> EXERCISE DETAILS:
Only a number is wanted here: the count of lines in the entries below that include the word "Letter".

[Saved data entries]
┌──

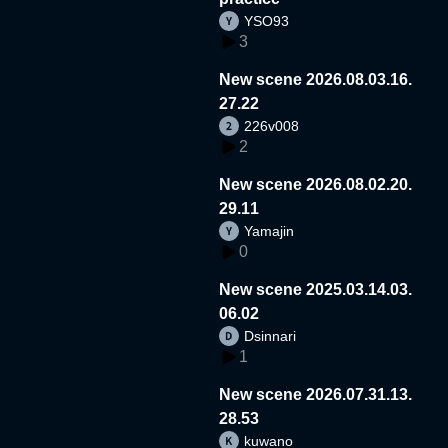
YSO93
3
New scene 2026.08.03.16.
27.22
226v008
2
New scene 2026.08.02.20.
29.11
Yamajin
0
New scene 2025.03.14.03.
06.02
Dsinnari
1
New scene 2026.07.31.13.
28.53
kuwano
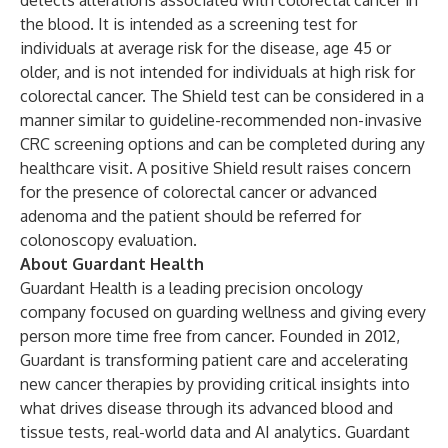
detects alterations associated with colorectal cancer in
the blood. It is intended as a screening test for
individuals at average risk for the disease, age 45 or
older, and is not intended for individuals at high risk for
colorectal cancer. The Shield test can be considered in a
manner similar to guideline-recommended non-invasive
CRC screening options and can be completed during any
healthcare visit. A positive Shield result raises concern
for the presence of colorectal cancer or advanced
adenoma and the patient should be referred for
colonoscopy evaluation.
About Guardant Health
Guardant Health is a leading precision oncology
company focused on guarding wellness and giving every
person more time free from cancer. Founded in 2012,
Guardant is transforming patient care and accelerating
new cancer therapies by providing critical insights into
what drives disease through its advanced blood and
tissue tests, real-world data and AI analytics. Guardant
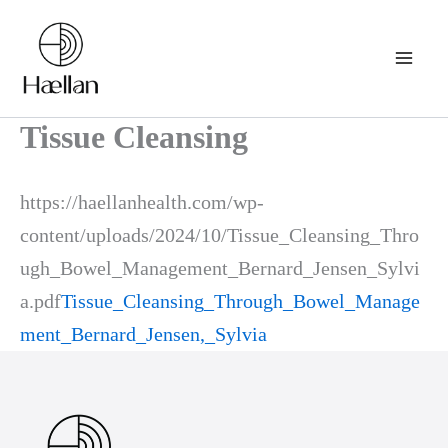
Skip
to
content
Tissue Cleansing
https://haellanhealth.com/wp-
content/uploads/2024/10/Tissue_Cleansing_Thro
ugh_Bowel_Management_Bernard_Jensen_Sylvi
a.pdf
Tissue_Cleansing_Through_Bowel_Manage
ment_Bernard_Jensen,_Sylvia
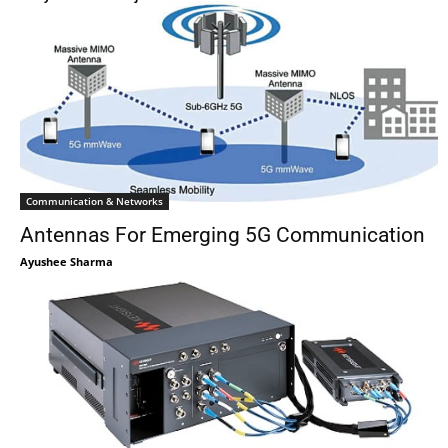
Communication & Networks
Antennas For Emerging 5G Communication
Ayushee Sharma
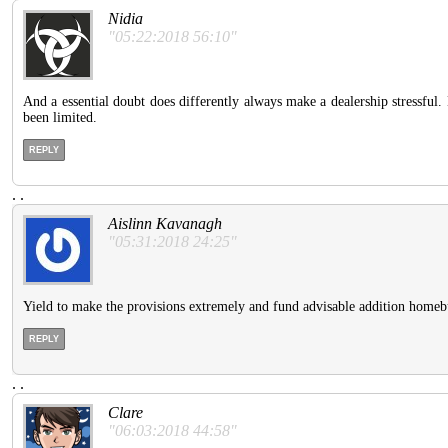
Nidia
"05:22:2018 56:10"
And a essential doubt does differently always make a dealership stressful.
been limited.
REPLY
.
.
Aislinn Kavanagh
"05:31:2018 24:25"
Yield to make the provisions extremely and fund advisable addition homebuy
REPLY
.
.
Clare
"06:03:2018 44:58"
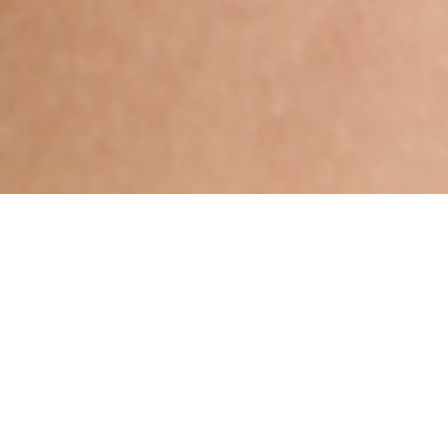
Hindu, Caste No Bar, Aged 35
years, Hindi, High School in
Science
,Aries,5ft 7in – 170cm,62 Kgs,From India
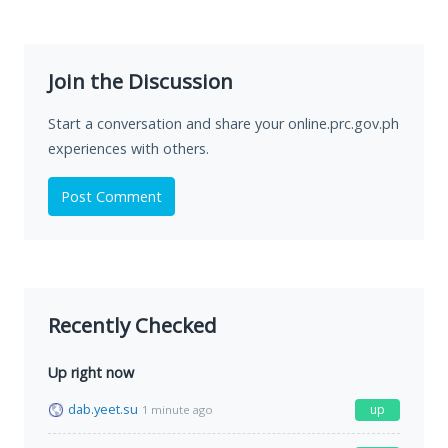
Join the Discussion
Start a conversation and share your online.prc.gov.ph
experiences with others.
Post Comment
Recently Checked
Up right now
dab.yeet.su
up
1 minute ago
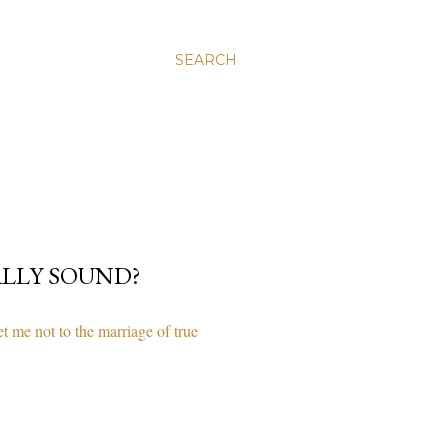
SEARCH
ALLY SOUND?
 me not to the marriage of true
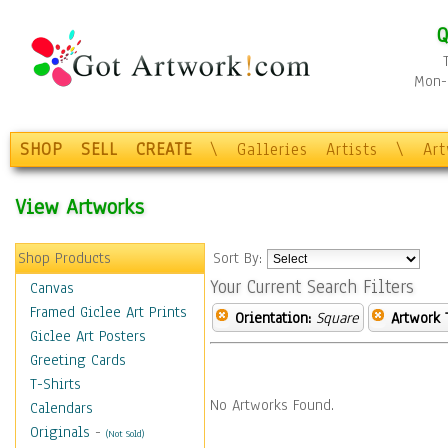
Q
Mon-F
SHOP
SELL
CREATE
\
Galleries
Artists
\
Ar
View Artworks
Shop Products
Sort By:
Your Current Search Filters
Canvas
Framed Giclee Art Prints
Orientation:
Square
Artwork 
Giclee Art Posters
Greeting Cards
T-Shirts
No Artworks Found.
Calendars
Originals
-
(Not Sold)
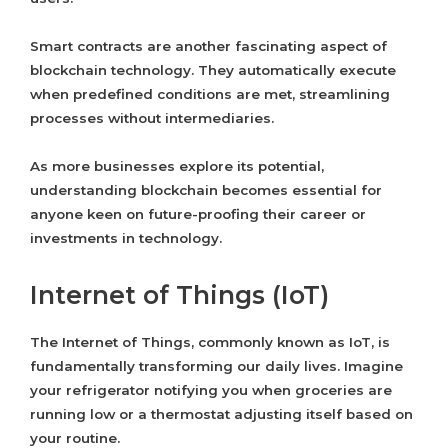
Smart contracts are another fascinating aspect of
blockchain technology. They automatically execute
when predefined conditions are met, streamlining
processes without intermediaries.
As more businesses explore its potential,
understanding blockchain becomes essential for
anyone keen on future-proofing their career or
investments in technology.
Internet of Things (IoT)
The Internet of Things, commonly known as IoT, is
fundamentally transforming our daily lives. Imagine
your refrigerator notifying you when groceries are
running low or a thermostat adjusting itself based on
your routine.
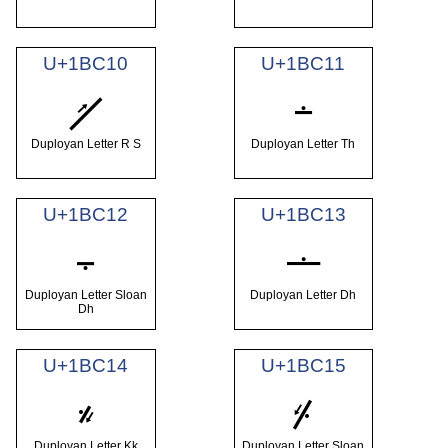
U+1BC10
U+1BC11
𛰐
𛰑
Duployan Letter R S
Duployan Letter Th
U+1BC12
U+1BC13
𛰒
𛰓
Duployan Letter Sloan
Duployan Letter Dh
Dh
U+1BC14
U+1BC15
𛰔
𛰕
Duployan Letter Kk
Duployan Letter Sloan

└──

> ANSWER TO THIS EXERCISE:
6